= Cliff Biggers =

American comic book writer and journalist

Cliff Biggers is an American comic book writer and journalist. His first published writing appeared in fanzines in the mid-1960s. He was a founding member of the amateur press alliance (APA) Myriad and was active in the Southern Fandom Press Alliance, a southeastern-based science fiction amateur press association. He was also involved in Galaxy, CAPA-Alpha, Apa-5, and other amateur press alliances.

==Career==
Biggers' first professional writing was done for Jim Steranko's Mediascene magazine in 1972; he worked intermittently for Steranko for two years. At the same time, he and his wife Susan H. Biggers co-edited and published the science fiction review magazine Future Retrospective. He and Susan Biggers received the 1977 Rebel Award for outstanding Southern science fiction fan achievement for their work with Future Retrospective.

Biggers was a founding member of the Atlanta Science Fiction Club (ASFiC) in 1977. He wrote and edited Atarantes, the ASFiC publication, until 1982, when he cut back his involvement in Atlanta science fiction.

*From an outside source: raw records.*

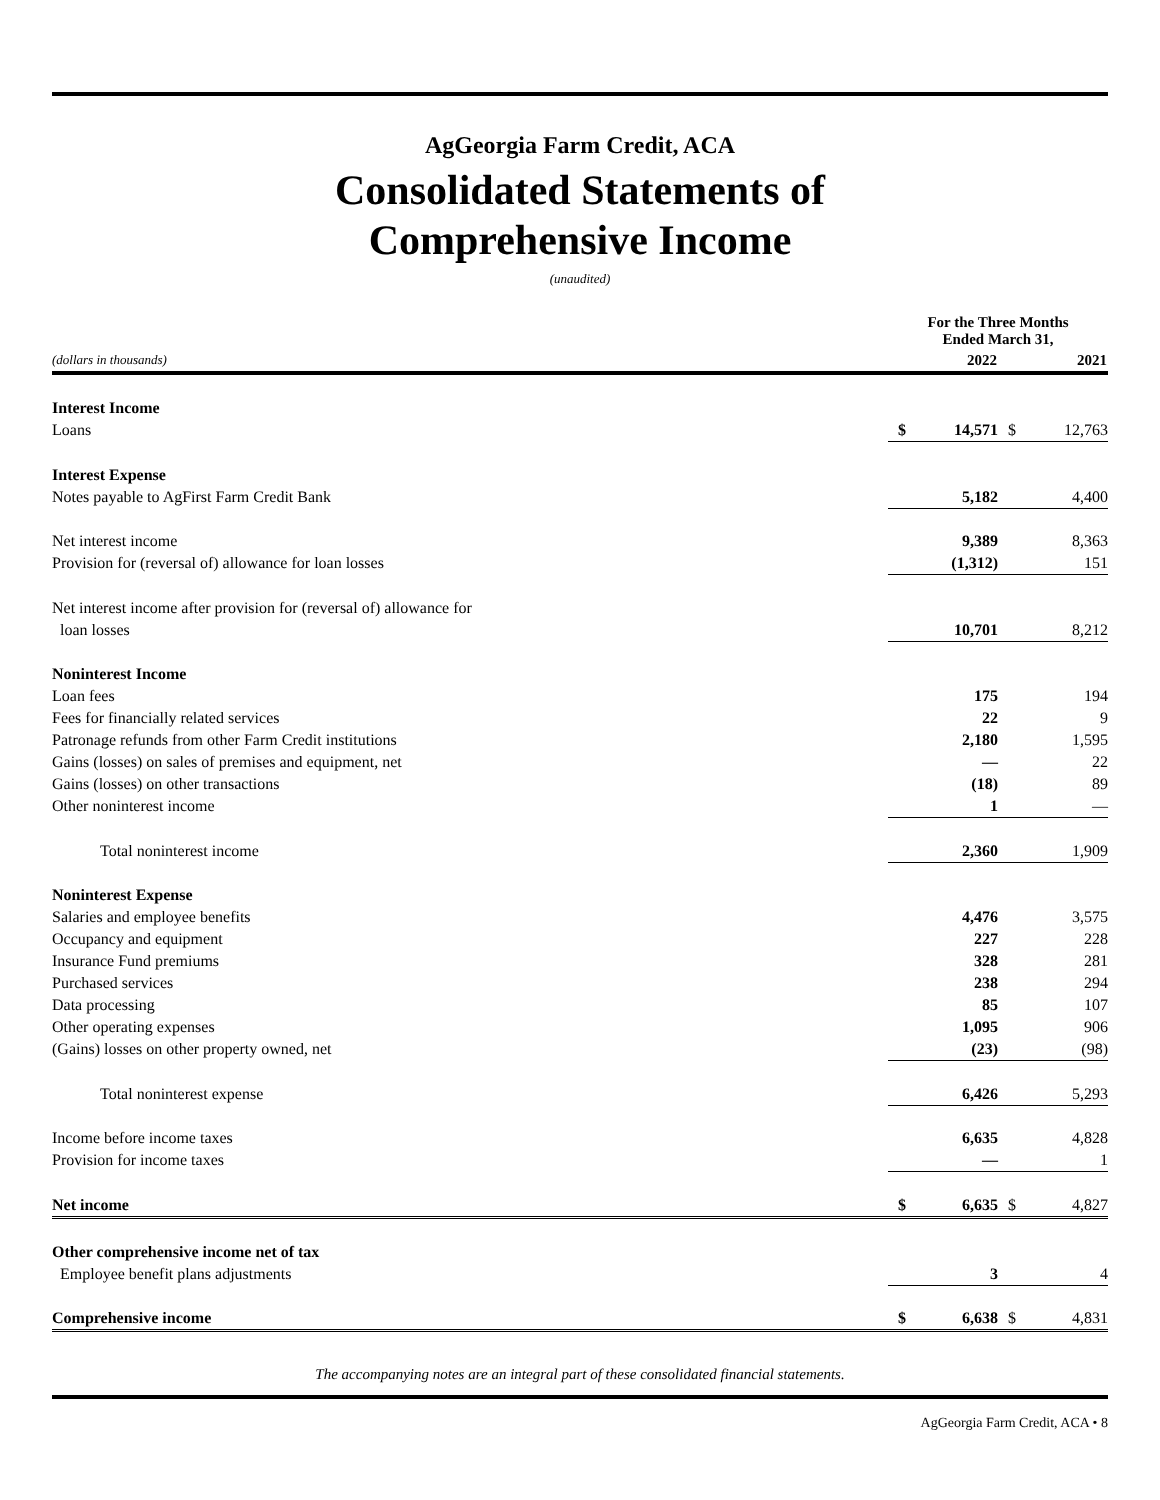AgGeorgia Farm Credit, ACA
Consolidated Statements of
Comprehensive Income
(unaudited)
| | For the Three Months Ended March 31, | | | |
| --- | --- | --- | --- | --- |
| (dollars in thousands) | 2022 | | 2021 | |
| Interest Income | | | | |
| Loans | $ | 14,571 | $ | 12,763 |
| Interest Expense | | | | |
| Notes payable to AgFirst Farm Credit Bank | | 5,182 | | 4,400 |
| Net interest income | | 9,389 | | 8,363 |
| Provision for (reversal of) allowance for loan losses | | (1,312) | | 151 |
| Net interest income after provision for (reversal of) allowance for | | | | |
| loan losses | | 10,701 | | 8,212 |
| Noninterest Income | | | | |
| Loan fees | | 175 | | 194 |
| Fees for financially related services | | 22 | | 9 |
| Patronage refunds from other Farm Credit institutions | | 2,180 | | 1,595 |
| Gains (losses) on sales of premises and equipment, net | | — | | 22 |
| Gains (losses) on other transactions | | (18) | | 89 |
| Other noninterest income | | 1 | | — |
| Total noninterest income | | 2,360 | | 1,909 |
| Noninterest Expense | | | | |
| Salaries and employee benefits | | 4,476 | | 3,575 |
| Occupancy and equipment | | 227 | | 228 |
| Insurance Fund premiums | | 328 | | 281 |
| Purchased services | | 238 | | 294 |
| Data processing | | 85 | | 107 |
| Other operating expenses | | 1,095 | | 906 |
| (Gains) losses on other property owned, net | | (23) | | (98) |
| Total noninterest expense | | 6,426 | | 5,293 |
| Income before income taxes | | 6,635 | | 4,828 |
| Provision for income taxes | | — | | 1 |
| Net income | $ | 6,635 | $ | 4,827 |
| Other comprehensive income net of tax | | | | |
| Employee benefit plans adjustments | | 3 | | 4 |
| Comprehensive income | $ | 6,638 | $ | 4,831 |
The accompanying notes are an integral part of these consolidated financial statements.
AgGeorgia Farm Credit, ACA • 8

In 1982, Biggers became a co-owner of a comic shop, Dr. No's, for which he began writing a newsletter, The Doctor Knows. That newsletter grew into Comic Shop News, a publication he co-launched with Ward Batty in the spring of 1987. CSN grew to become the largest-circulation weekly in the comic book industry, and still continues as a weekly publication.
Biggers also wrote dozens of articles for Krause Publications' Comics Buyer's Guide in the 1980s and 1990s, and acted as their primary price guide adviser for many of those years.
Biggers also created and wrote the comic book After Apocalypse, which featured the first published artwork of Mark Bagley (who would later go on to illustrate The Amazing Spider-Man and Ultimate Spider-Man) and Dave Johnson.

In the 1990s, he co-wrote Earth Boys with Brett Brooks; the series was illustrated by co-creator Dave Johnson. The recurring comic book story was featured in several issues of Dark Horse Comics' Dark Horse Presents.
He and Brett Brooks also co-wrote the final three issues of I-Bots, the Tekno Comics series based on a concept by Isaac Asimov. In those issues, they introduced the Corp-Bots, a group of characters who were scheduled to appear in their own adventures until Tekno abruptly ceased publishing.

Biggers remains the primary writer for Comic Shop News and is a frequent contributor (with a featured column appearing at least monthly) to the Newsarama website.